* **What to do**
What follows is a listing; give it again exactly, in its entirety.

--- START ---

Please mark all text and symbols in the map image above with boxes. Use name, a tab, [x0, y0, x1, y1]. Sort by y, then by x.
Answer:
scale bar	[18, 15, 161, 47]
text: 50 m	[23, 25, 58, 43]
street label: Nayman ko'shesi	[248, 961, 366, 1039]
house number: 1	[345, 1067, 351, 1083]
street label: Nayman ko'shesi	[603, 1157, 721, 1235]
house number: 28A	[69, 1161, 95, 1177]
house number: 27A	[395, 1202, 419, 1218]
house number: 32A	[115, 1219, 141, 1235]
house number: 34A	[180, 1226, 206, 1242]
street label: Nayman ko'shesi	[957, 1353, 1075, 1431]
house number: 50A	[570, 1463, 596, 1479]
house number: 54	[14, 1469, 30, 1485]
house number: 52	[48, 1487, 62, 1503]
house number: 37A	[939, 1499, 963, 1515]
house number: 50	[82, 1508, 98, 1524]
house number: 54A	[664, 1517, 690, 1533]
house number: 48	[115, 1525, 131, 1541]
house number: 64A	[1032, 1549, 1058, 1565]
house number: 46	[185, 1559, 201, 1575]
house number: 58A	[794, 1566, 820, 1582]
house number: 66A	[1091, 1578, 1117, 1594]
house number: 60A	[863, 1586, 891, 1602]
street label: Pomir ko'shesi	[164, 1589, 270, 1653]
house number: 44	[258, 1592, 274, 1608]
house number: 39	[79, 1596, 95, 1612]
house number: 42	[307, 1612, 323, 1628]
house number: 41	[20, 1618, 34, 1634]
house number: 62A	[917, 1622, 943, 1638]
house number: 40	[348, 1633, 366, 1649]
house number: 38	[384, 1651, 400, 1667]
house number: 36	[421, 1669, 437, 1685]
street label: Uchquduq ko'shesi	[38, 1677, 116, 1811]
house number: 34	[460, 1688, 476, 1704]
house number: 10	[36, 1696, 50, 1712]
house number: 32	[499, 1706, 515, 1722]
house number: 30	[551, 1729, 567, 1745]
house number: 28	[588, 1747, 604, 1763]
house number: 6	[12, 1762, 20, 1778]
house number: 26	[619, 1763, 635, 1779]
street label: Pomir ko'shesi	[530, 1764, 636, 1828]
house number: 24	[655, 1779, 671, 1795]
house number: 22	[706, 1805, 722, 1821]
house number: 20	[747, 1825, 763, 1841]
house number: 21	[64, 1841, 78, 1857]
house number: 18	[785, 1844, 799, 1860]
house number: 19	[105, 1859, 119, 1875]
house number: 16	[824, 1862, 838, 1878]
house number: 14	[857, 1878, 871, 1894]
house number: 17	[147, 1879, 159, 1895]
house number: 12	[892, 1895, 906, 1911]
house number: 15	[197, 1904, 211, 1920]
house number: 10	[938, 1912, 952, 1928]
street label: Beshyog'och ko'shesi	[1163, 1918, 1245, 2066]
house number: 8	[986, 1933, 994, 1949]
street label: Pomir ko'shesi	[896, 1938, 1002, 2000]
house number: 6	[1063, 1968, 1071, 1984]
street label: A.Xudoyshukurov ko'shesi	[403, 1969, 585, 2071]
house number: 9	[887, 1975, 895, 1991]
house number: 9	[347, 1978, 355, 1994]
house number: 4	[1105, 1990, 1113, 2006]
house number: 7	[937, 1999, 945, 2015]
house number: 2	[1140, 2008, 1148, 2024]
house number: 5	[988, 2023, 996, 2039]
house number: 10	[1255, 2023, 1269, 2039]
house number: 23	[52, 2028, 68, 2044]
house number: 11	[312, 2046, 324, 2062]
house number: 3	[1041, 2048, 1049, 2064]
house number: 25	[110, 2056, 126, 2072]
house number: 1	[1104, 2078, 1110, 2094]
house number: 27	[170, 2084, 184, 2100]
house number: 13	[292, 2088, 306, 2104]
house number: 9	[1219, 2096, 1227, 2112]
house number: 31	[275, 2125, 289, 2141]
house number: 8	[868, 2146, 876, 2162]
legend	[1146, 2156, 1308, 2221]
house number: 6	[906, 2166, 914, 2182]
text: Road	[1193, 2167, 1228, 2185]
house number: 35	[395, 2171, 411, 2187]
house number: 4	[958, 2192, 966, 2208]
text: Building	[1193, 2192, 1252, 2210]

--- END ---

* **Answer box**
Please mark all text and symbols in the map image above with boxes. Use name, a tab, [x0, y0, x1, y1]. Sort by y, then by x.
Answer:
scale bar	[18, 15, 161, 47]
text: 50 m	[23, 25, 58, 43]
street label: Nayman ko'shesi	[248, 961, 366, 1039]
house number: 1	[345, 1067, 351, 1083]
street label: Nayman ko'shesi	[603, 1157, 721, 1235]
house number: 28A	[69, 1161, 95, 1177]
house number: 27A	[395, 1202, 419, 1218]
house number: 32A	[115, 1219, 141, 1235]
house number: 34A	[180, 1226, 206, 1242]
street label: Nayman ko'shesi	[957, 1353, 1075, 1431]
house number: 50A	[570, 1463, 596, 1479]
house number: 54	[14, 1469, 30, 1485]
house number: 52	[48, 1487, 62, 1503]
house number: 37A	[939, 1499, 963, 1515]
house number: 50	[82, 1508, 98, 1524]
house number: 54A	[664, 1517, 690, 1533]
house number: 48	[115, 1525, 131, 1541]
house number: 64A	[1032, 1549, 1058, 1565]
house number: 46	[185, 1559, 201, 1575]
house number: 58A	[794, 1566, 820, 1582]
house number: 66A	[1091, 1578, 1117, 1594]
house number: 60A	[863, 1586, 891, 1602]
street label: Pomir ko'shesi	[164, 1589, 270, 1653]
house number: 44	[258, 1592, 274, 1608]
house number: 39	[79, 1596, 95, 1612]
house number: 42	[307, 1612, 323, 1628]
house number: 41	[20, 1618, 34, 1634]
house number: 62A	[917, 1622, 943, 1638]
house number: 40	[348, 1633, 366, 1649]
house number: 38	[384, 1651, 400, 1667]
house number: 36	[421, 1669, 437, 1685]
street label: Uchquduq ko'shesi	[38, 1677, 116, 1811]
house number: 34	[460, 1688, 476, 1704]
house number: 10	[36, 1696, 50, 1712]
house number: 32	[499, 1706, 515, 1722]
house number: 30	[551, 1729, 567, 1745]
house number: 28	[588, 1747, 604, 1763]
house number: 6	[12, 1762, 20, 1778]
house number: 26	[619, 1763, 635, 1779]
street label: Pomir ko'shesi	[530, 1764, 636, 1828]
house number: 24	[655, 1779, 671, 1795]
house number: 22	[706, 1805, 722, 1821]
house number: 20	[747, 1825, 763, 1841]
house number: 21	[64, 1841, 78, 1857]
house number: 18	[785, 1844, 799, 1860]
house number: 19	[105, 1859, 119, 1875]
house number: 16	[824, 1862, 838, 1878]
house number: 14	[857, 1878, 871, 1894]
house number: 17	[147, 1879, 159, 1895]
house number: 12	[892, 1895, 906, 1911]
house number: 15	[197, 1904, 211, 1920]
house number: 10	[938, 1912, 952, 1928]
street label: Beshyog'och ko'shesi	[1163, 1918, 1245, 2066]
house number: 8	[986, 1933, 994, 1949]
street label: Pomir ko'shesi	[896, 1938, 1002, 2000]
house number: 6	[1063, 1968, 1071, 1984]
street label: A.Xudoyshukurov ko'shesi	[403, 1969, 585, 2071]
house number: 9	[887, 1975, 895, 1991]
house number: 9	[347, 1978, 355, 1994]
house number: 4	[1105, 1990, 1113, 2006]
house number: 7	[937, 1999, 945, 2015]
house number: 2	[1140, 2008, 1148, 2024]
house number: 5	[988, 2023, 996, 2039]
house number: 10	[1255, 2023, 1269, 2039]
house number: 23	[52, 2028, 68, 2044]
house number: 11	[312, 2046, 324, 2062]
house number: 3	[1041, 2048, 1049, 2064]
house number: 25	[110, 2056, 126, 2072]
house number: 1	[1104, 2078, 1110, 2094]
house number: 27	[170, 2084, 184, 2100]
house number: 13	[292, 2088, 306, 2104]
house number: 9	[1219, 2096, 1227, 2112]
house number: 31	[275, 2125, 289, 2141]
house number: 8	[868, 2146, 876, 2162]
legend	[1146, 2156, 1308, 2221]
house number: 6	[906, 2166, 914, 2182]
text: Road	[1193, 2167, 1228, 2185]
house number: 35	[395, 2171, 411, 2187]
house number: 4	[958, 2192, 966, 2208]
text: Building	[1193, 2192, 1252, 2210]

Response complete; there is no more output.